Dataset excerpts:
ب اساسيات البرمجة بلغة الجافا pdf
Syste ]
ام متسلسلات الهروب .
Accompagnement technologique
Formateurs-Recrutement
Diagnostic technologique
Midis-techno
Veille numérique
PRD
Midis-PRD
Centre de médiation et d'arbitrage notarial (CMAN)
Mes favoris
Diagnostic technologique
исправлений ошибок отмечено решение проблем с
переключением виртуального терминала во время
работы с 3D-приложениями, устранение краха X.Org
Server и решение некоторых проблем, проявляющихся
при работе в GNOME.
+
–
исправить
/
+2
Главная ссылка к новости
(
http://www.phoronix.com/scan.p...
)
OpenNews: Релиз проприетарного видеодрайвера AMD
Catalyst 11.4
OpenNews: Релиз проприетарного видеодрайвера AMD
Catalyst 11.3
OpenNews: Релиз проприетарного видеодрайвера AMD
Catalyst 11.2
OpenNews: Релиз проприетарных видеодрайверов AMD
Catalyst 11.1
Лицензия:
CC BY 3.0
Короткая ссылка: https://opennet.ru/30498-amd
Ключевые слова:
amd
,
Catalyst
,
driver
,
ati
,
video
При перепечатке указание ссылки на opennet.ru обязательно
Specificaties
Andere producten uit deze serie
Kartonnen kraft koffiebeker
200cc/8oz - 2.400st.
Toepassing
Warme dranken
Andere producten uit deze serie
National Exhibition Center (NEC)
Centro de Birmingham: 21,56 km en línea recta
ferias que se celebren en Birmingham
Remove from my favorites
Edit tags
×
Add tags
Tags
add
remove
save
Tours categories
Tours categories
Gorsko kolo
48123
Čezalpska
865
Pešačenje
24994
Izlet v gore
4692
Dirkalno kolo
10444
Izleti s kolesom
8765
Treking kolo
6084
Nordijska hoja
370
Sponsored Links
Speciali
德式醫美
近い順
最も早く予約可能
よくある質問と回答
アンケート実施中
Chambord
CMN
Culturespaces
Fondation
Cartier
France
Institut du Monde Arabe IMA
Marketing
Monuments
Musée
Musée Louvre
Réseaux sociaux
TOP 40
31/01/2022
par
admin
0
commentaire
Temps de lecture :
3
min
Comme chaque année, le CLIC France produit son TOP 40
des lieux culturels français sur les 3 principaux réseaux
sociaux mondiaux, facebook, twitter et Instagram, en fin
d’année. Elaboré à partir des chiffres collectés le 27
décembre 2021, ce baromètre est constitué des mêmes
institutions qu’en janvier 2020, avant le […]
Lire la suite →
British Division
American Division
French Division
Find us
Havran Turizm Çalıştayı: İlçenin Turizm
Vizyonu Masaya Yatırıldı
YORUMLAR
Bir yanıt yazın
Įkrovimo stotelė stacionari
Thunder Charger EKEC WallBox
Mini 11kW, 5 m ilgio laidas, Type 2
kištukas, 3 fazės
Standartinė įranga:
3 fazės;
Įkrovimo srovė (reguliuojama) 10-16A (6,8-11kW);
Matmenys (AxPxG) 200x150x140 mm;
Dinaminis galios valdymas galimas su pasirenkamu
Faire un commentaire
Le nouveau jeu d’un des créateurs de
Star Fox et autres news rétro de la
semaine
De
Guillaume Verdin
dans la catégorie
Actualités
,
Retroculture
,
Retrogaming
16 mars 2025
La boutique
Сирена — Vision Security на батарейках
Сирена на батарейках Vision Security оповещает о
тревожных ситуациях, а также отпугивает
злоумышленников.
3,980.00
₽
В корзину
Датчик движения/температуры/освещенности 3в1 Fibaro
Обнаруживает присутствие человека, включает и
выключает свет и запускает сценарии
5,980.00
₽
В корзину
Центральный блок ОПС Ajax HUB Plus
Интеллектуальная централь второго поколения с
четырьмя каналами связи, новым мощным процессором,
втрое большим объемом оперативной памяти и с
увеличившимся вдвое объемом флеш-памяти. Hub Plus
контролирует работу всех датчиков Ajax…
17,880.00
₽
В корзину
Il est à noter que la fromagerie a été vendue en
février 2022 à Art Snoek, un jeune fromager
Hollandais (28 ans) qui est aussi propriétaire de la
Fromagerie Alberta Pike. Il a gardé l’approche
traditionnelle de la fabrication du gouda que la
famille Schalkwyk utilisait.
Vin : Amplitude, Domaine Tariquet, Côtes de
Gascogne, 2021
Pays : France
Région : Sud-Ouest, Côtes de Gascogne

WHAT THIS TASK INVOLVES: Check each line of the records for the word "kolo", and show the lines that contain it.

TASK OUTPUT:
Gorsko kolo
Dirkalno kolo
Treking kolo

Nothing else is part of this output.